More than likely, that percentage will remain the same for the foreseeable future – even with the recent wave of removing controversial statues in 2020 and 2021.
Since May 2020, the Toppled Monuments Archive has detailed 84 such removals of “colonialist, imperialist, racist and sexist monuments” in North America. In addition, the Southern Poverty Law Center’s Whose Heritage? Project says that if other Confederate symbols are included, such as institution names and publicly displayed plaques, a more accurate number is that 168 were taken down in 2020.
A changing landscape
Not a single statue was built to honor the legacy of a Black person until 1974, when the likeness of famed educator Mary McCleod Bethune became the first Black statue ever erected on federal lands. The Martin Luther King, Jr. Memorial on the National Mall was not installed until in 2011.

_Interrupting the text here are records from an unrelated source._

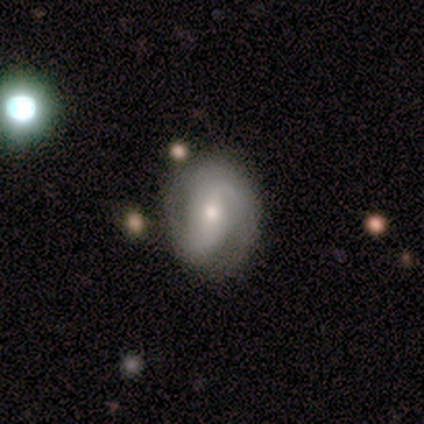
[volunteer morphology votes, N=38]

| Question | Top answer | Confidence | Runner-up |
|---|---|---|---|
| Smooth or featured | featured or disk | 76% | smooth (16%) |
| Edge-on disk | no | 100% | — |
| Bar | no | 45% | strong (31%) |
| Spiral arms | yes | 97% | no (3%) |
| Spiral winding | medium | 57% | tight (25%) |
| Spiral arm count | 2 | 82% | 1 (7%) |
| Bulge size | moderate | 52% | small (41%) |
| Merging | none | 71% | minor disturbance (20%) |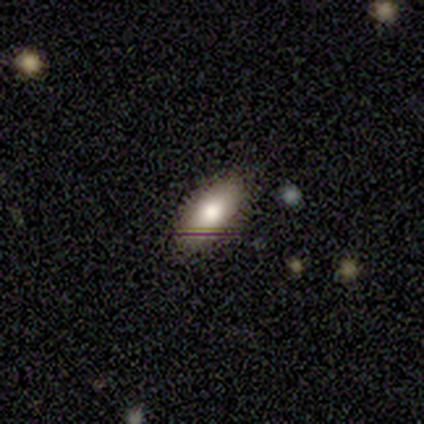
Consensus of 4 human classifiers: Morphology: type=smooth (100%); roundness=in between (100%); merging=none (100%).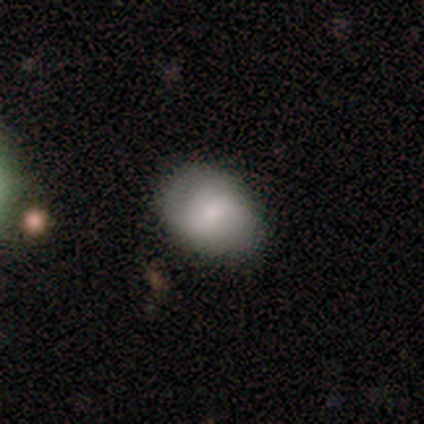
Q: Smooth or featured?
A: smooth (60%); runner-up: featured or disk (40%)
Q: How rounded?
A: in between (100%)
Q: Merging?
A: none (80%); runner-up: minor disturbance (20%)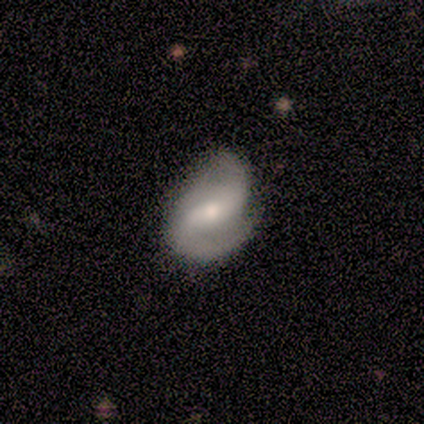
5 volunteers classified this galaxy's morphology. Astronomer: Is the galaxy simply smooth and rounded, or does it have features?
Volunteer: featured or disk — 100%.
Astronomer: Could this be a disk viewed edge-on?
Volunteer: no — 100%.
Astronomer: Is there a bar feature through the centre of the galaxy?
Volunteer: strong — 40%, tied with weak at 40%.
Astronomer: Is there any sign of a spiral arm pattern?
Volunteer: yes — 100%.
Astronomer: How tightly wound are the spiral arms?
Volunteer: loose — 80%.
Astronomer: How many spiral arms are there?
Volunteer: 2 — 80%.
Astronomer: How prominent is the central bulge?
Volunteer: moderate — 80%.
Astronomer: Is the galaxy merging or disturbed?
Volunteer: minor disturbance — 40%, tied with major disturbance at 40%.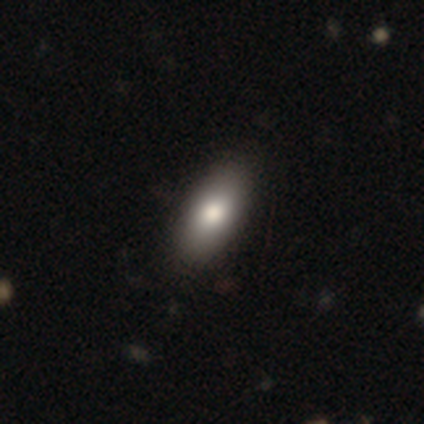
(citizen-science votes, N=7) A smooth galaxy with no disk features (86%) that is in between round and cigar-shaped (83%).

Vote fractions:
- Smooth or featured? smooth: 86% / star or artifact: 14% / featured or disk: 0%
- How rounded? in between: 83% / cigar-shaped: 17% / round: 0%
- Merging? none: 100% / minor disturbance: 0% / major disturbance: 0% / merger: 0%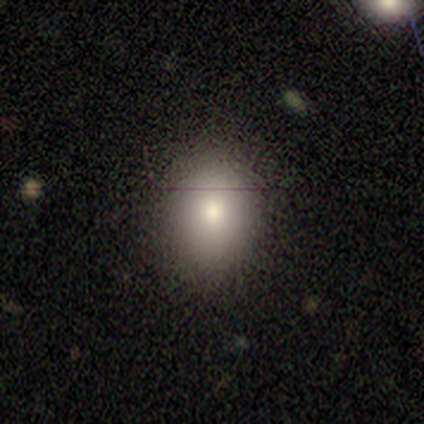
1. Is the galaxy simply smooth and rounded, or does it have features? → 85% smooth, 10% featured or disk, 5% star or artifact.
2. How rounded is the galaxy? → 64% round, 36% in between, 0% cigar-shaped.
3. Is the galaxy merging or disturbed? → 86% none, 8% minor disturbance, 5% major disturbance, 0% merger.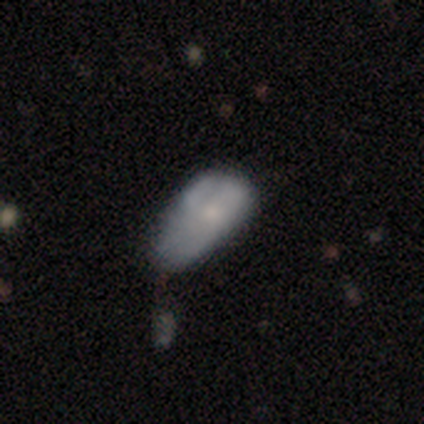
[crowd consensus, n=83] smooth-or-featured: smooth: 63% | featured or disk: 35% | star or artifact: 2%
  how-rounded: in between: 81% | round: 10% | cigar-shaped: 10%
  merging: minor disturbance: 48% | major disturbance: 27% | none: 16% | merger: 9%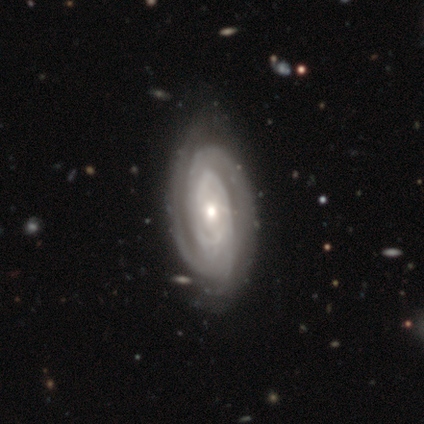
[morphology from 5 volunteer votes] Q: Smooth or featured?
A: featured or disk (100%)
Q: Edge-on disk?
A: no (100%)
Q: Bar?
A: no (80%); runner-up: weak (20%)
Q: Spiral arms?
A: yes (100%)
Q: Spiral winding?
A: tight (80%); runner-up: loose (20%)
Q: Spiral arm count?
A: 2 (40%); tied with: 3 (40%)
Q: Bulge size?
A: moderate (60%); runner-up: small (40%)
Q: Merging?
A: none (100%)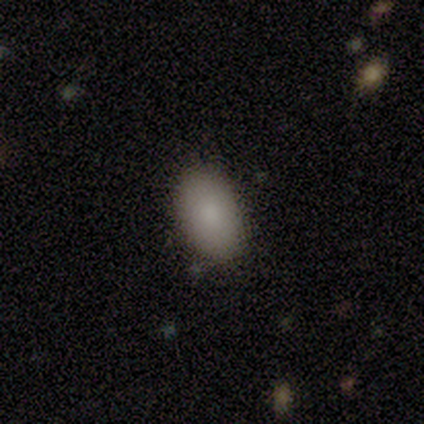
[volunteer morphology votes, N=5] Smooth or featured? smooth (60%)
How rounded? in between (100%)
Merging? none (100%)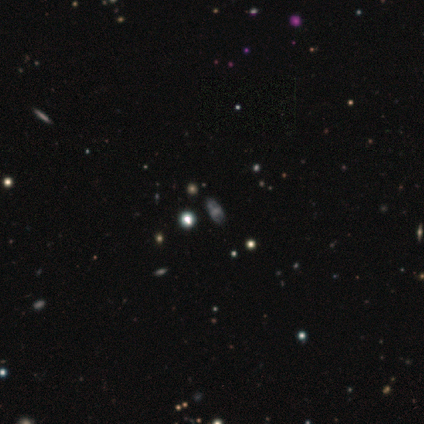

Bethune’s statue stands in stark contrast to a nearby statue in Washington’s Lincoln Park. The Freedman’s Memorial, erected in 1922, immortalizes Abraham Lincoln standing clothed and erect, while a bare-chested Black man with broken chains around his wrists kneels at Lincoln’s feet.
Tensions over this controversial symbol led to the removal of a similar statue in Boston on Dec. 29, 2020.
Public statues represent significant expenditures of time, money and political capital, especially with more than US$2 million and four years of legal battles spent on the Robert E. Lee statue’s removal in Charlottesville.